[Extracted page text data]
§ §

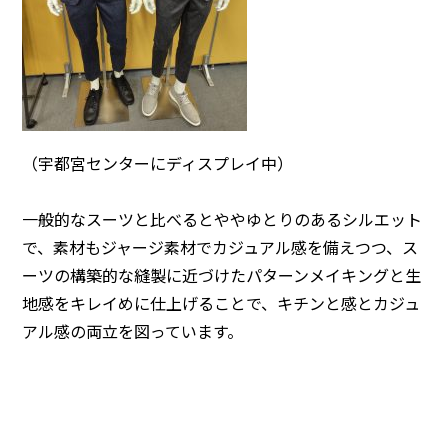
◯センターへのアクセス
◯お問い合わせ
◯プライバシーポリシー
（宇都宮センターにディスプレイ中）
一般的なスーツと比べるとややゆとりのあるシルエット
で、素材もジャージ素材でカジュアル感を備えつつ、ス
ーツの構築的な縫製に近づけたパターンメイキングと生
地感をキレイめに仕上げることで、キチンと感とカジュ
アル感の両立を図っています。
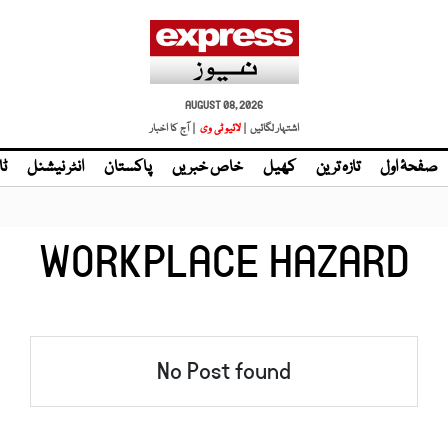
AUGUST 08, 2026
اشتہار لگائیں |
لائیو ٹی وی
| آج کا اخبار
صفحۂ اول
تازہ ترین
کھیل
خاص خبریں
پاکستان
انٹر نیشنل
ٹا
WORKPLACE HAZARD
No Post found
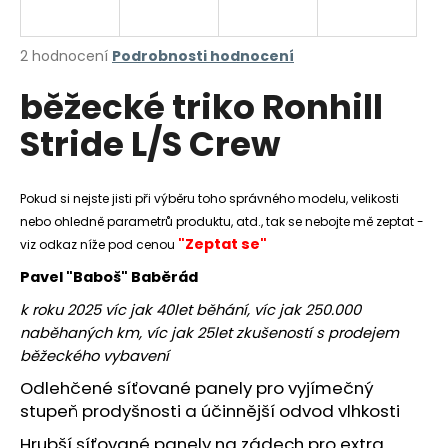
a
j
Průměrné
2 hodnocení
Podrobnosti hodnocení
í
hodnocení
běžecké triko Ronhill
produktu
t
je
?
Stride L/S Crew
5,0
z
5
hvězdiček.
Pokud si nejste jisti při výběru toho správného modelu, velikosti
nebo ohledně parametrů produktu, atd., tak se nebojte mě zeptat -
HLEDAT
"Zeptat se"
viz odkaz níže pod cenou
Pavel "Baboš" Baběrád
k roku 2025 víc jak 40let běhání, víc jak 250.000
D
naběhaných km, víc jak 25let zkušeností s prodejem
o
běžeckého vybavení
p
o
Odlehčené síťované panely pro vyjímečný
r
stupeň prodyšnosti a účinnější odvod vlhkosti
u
Hrubší síťované panely na zádech pro extra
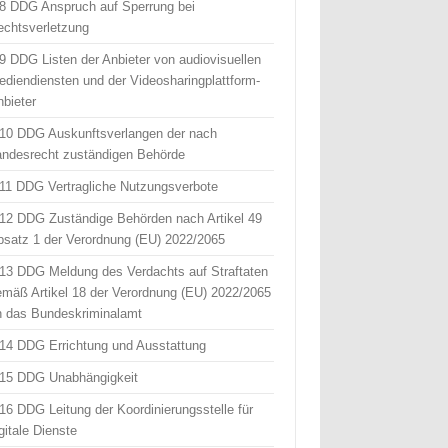
 8 DDG Anspruch auf Sperrung bei
echtsverletzung
 9 DDG Listen der Anbieter von audiovisuellen
ediendiensten und der Videosharingplattform-
nbieter
 10 DDG Auskunftsverlangen der nach
andesrecht zuständigen Behörde
 11 DDG Vertragliche Nutzungsverbote
 12 DDG Zuständige Behörden nach Artikel 49
bsatz 1 der Verordnung (EU) 2022/2065
 13 DDG Meldung des Verdachts auf Straftaten
emäß Artikel 18 der Verordnung (EU) 2022/2065
n das Bundeskriminalamt
 14 DDG Errichtung und Ausstattung
 15 DDG Unabhängigkeit
 16 DDG Leitung der Koordinierungsstelle für
gitale Dienste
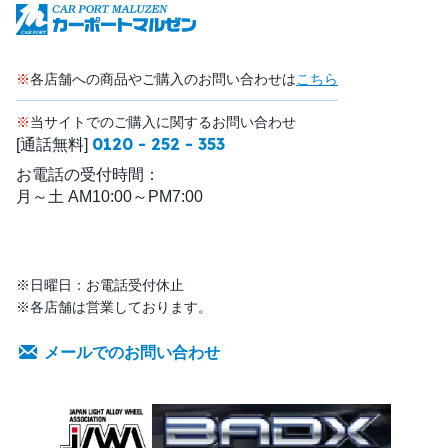
※
各店舗への商品やご購入のお問い合わせは
こちら
※
当サイトでのご購入に関するお問い合わせ
0120 - 252 - 353
[通話無料]
お電話の受付時間：
月～土 AM10:00～PM7:00
※日曜日：お電話受付休止
※各店舗は営業しております。
メールでのお問い合わせ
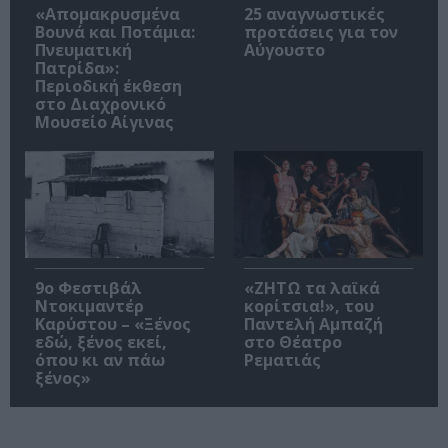
«Απομακρυσμένα
25 αναγνωστικές
Βουνά και Ποτάμια:
προτάσεις για τον
Πνευματική
Αύγουστο
Πατρίδα»:
Περιοδική έκθεση
στο Διαχρονικό
Μουσείο Αίγινας
9ο Φεστιβάλ
«ΖΗΤΩ τα λαϊκά
Ντοκιμαντέρ
κορίτσια!», του
Καρύστου – «Ξένος
Παντελή Αμπαζή
εδώ, ξένος εκεί,
στο Θέατρο
όπου κι αν πάω
Ρεματιάς
ξένος»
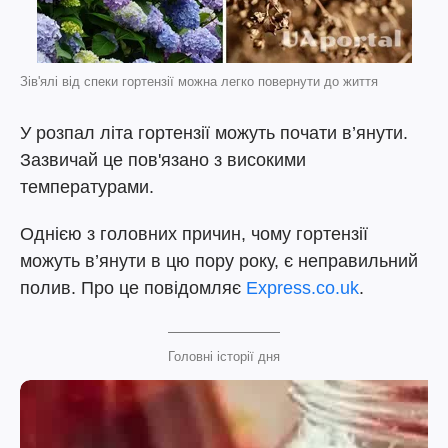
Зів'ялі від спеки гортензії можна легко повернути до життя
У розпал літа гортензії можуть почати в’янути.
Зазвичай це пов'язано з високими
температурами.
Однією з головних причин, чому гортензії
можуть в’янути в цю пору року, є неправильний
полив. Про це повідомляє
Express.co.uk
.
Головні історії дня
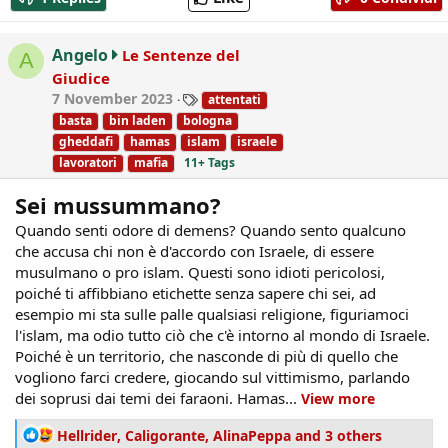
c
t
i
Angelo
Le Sentenze del
A
o
Giudice
n
T
7 November 2023
attentati
s
a
:
basta
bin laden
bologna
g
gheddafi
hamas
islam
israele
s
lavoratori
mafia
11+ Tags
Sei mussummano?
Quando senti odore di demens? Quando sento qualcuno
che accusa chi non è d'accordo con Israele, di essere
musulmano o pro islam. Questi sono idioti pericolosi,
poiché ti affibbiano etichette senza sapere chi sei, ad
esempio mi sta sulle palle qualsiasi religione, figuriamoci
l'islam, ma odio tutto ciò che c'è intorno al mondo di Israele.
Poiché è un territorio, che nasconde di più di quello che
vogliono farci credere, giocando sul vittimismo, parlando
dei soprusi dai temi dei faraoni. Hamas...
View more
R
Hellrider
,
Caligorante
,
AlinaPeppa
and 3 others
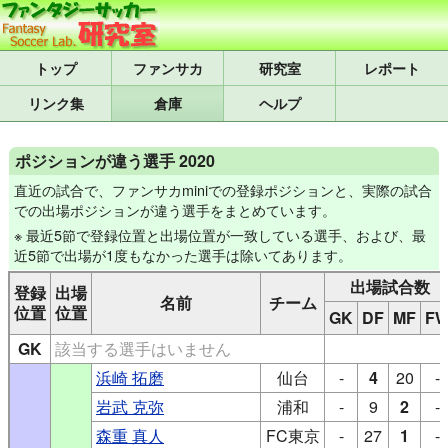
トップ
研究室
レポート
リンク集
倉庫
ヘルプ
ポジションが違う選手 2020
直近の試合で、ファンサカminiでの登録ポジションと、実際の試合
での出場ポジションが違う選手をまとめています。
※ 最近5節で登録位置と出場位置が一致している選手、および、最
近5節で出場が1度もなかった選手は除いてあります。
出場試合数
登録
出場
名前
チーム
位置
位置
GK
DF
MF
F
GK
該当する選手はいません
浜崎 拓磨
仙台
-
4
20
-
岩武 克弥
浦和
-
9
2
-
森重 真人
FC東京
-
27
1
-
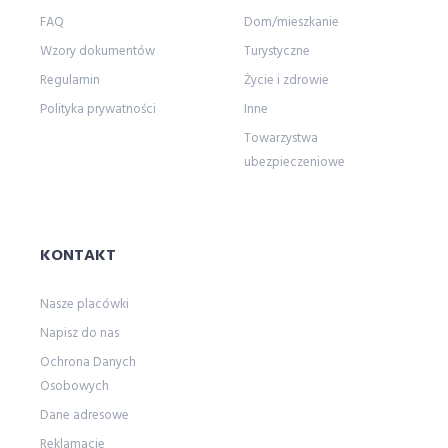
FAQ
Dom/mieszkanie
Wzory dokumentów
Turystyczne
Regulamin
Życie i zdrowie
Polityka prywatności
Inne
Towarzystwa
ubezpieczeniowe
KONTAKT
Nasze placówki
Napisz do nas
Ochrona Danych
Osobowych
Dane adresowe
Reklamacje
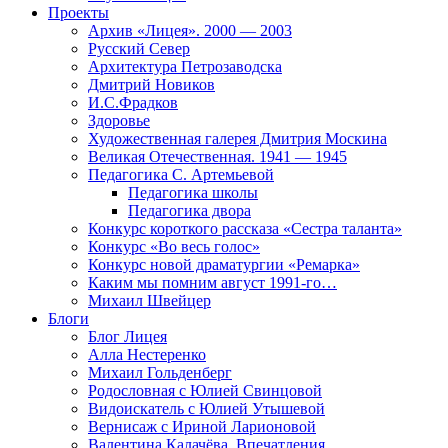
Проекты
Архив «Лицея». 2000 — 2003
Русский Север
Архитектура Петрозаводска
Дмитрий Новиков
И.С.Фрадков
Здоровье
Художественная галерея Дмитрия Москина
Великая Отечественная. 1941 — 1945
Педагогика С. Артемьевой
Педагогика школы
Педагогика двора
Конкурс короткого рассказа «Сестра таланта»
Конкурс «Во весь голос»
Конкурс новой драматургии «Ремарка»
Каким мы помним август 1991-го…
Михаил Швейцер
Блоги
Блог Лицея
Алла Нестеренко
Михаил Гольденберг
Родословная с Юлией Свинцовой
Видоискатель с Юлией Утышевой
Вернисаж с Ириной Ларионовой
Валентина Калачёва. Впечатления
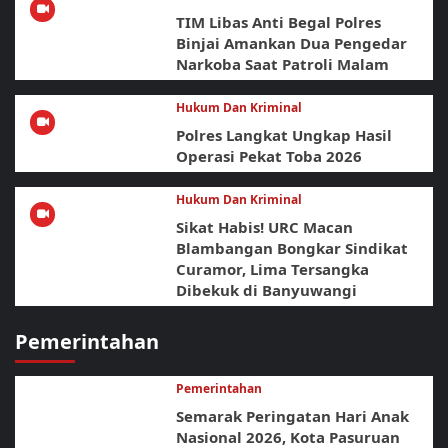
TIM Libas Anti Begal Polres
Binjai Amankan Dua Pengedar
Narkoba Saat Patroli Malam
Hukum Dan Kriminal
Polres Langkat Ungkap Hasil
Operasi Pekat Toba 2026
Hukum Dan Kriminal
Sikat Habis! URC Macan
Blambangan Bongkar Sindikat
Curamor, Lima Tersangka
Dibekuk di Banyuwangi
Pemerintahan
Pemerintahan
Semarak Peringatan Hari Anak
Nasional 2026, Kota Pasuruan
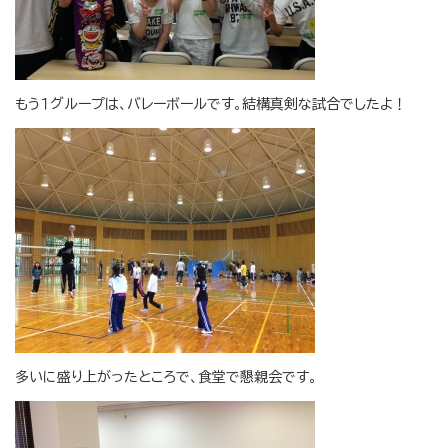
もう１グループは、バレーボールです。結構真剣な試合でしたよ！
多いに盛り上がったところで、食堂で懇親会です。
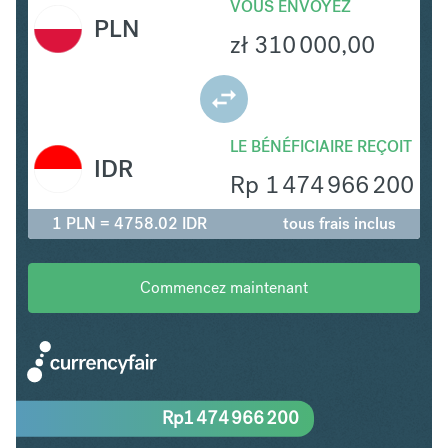
VOUS ENVOYEZ
PLN
zł
310 000,00
LE BÉNÉFICIAIRE REÇOIT
IDR
Rp
1 474 966 200
1 PLN = 4758.02 IDR
tous frais inclus
Commencez maintenant
Rp
1 474 966 200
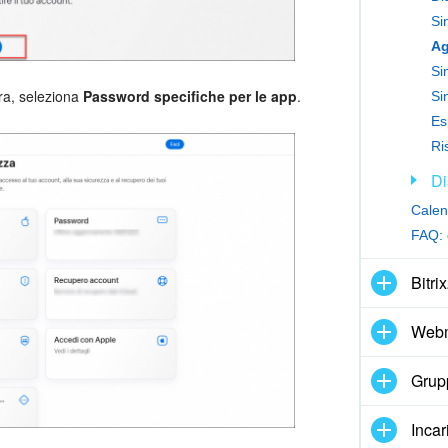
Si
ra, seleziona
Password specifiche per le app
.
Si
Es
Di
Calend
FAQ: 
Bitri
Webm
Grupp
Incar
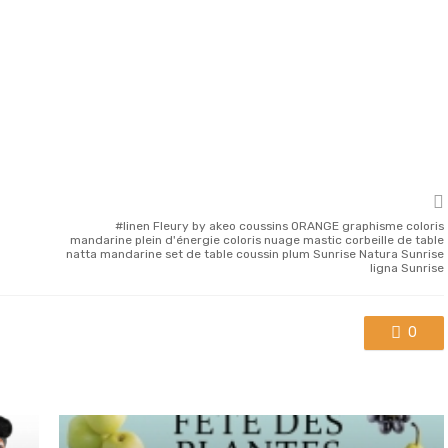
linen Fleury by akeo coussins ORANGE graphisme coloris
mandarine plein d'énergie coloris nuage mastic corbeille de table
natta mandarine set de table coussin plum Sunrise Natura Sunrise
ligna Sunrise
0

§ §

= AIM OF THE EXERCISE =
From the entries, count the lines that hold the string "produktu". Nothing but the number is needed.

= SOLUTION TO THIS PROBLEM =
2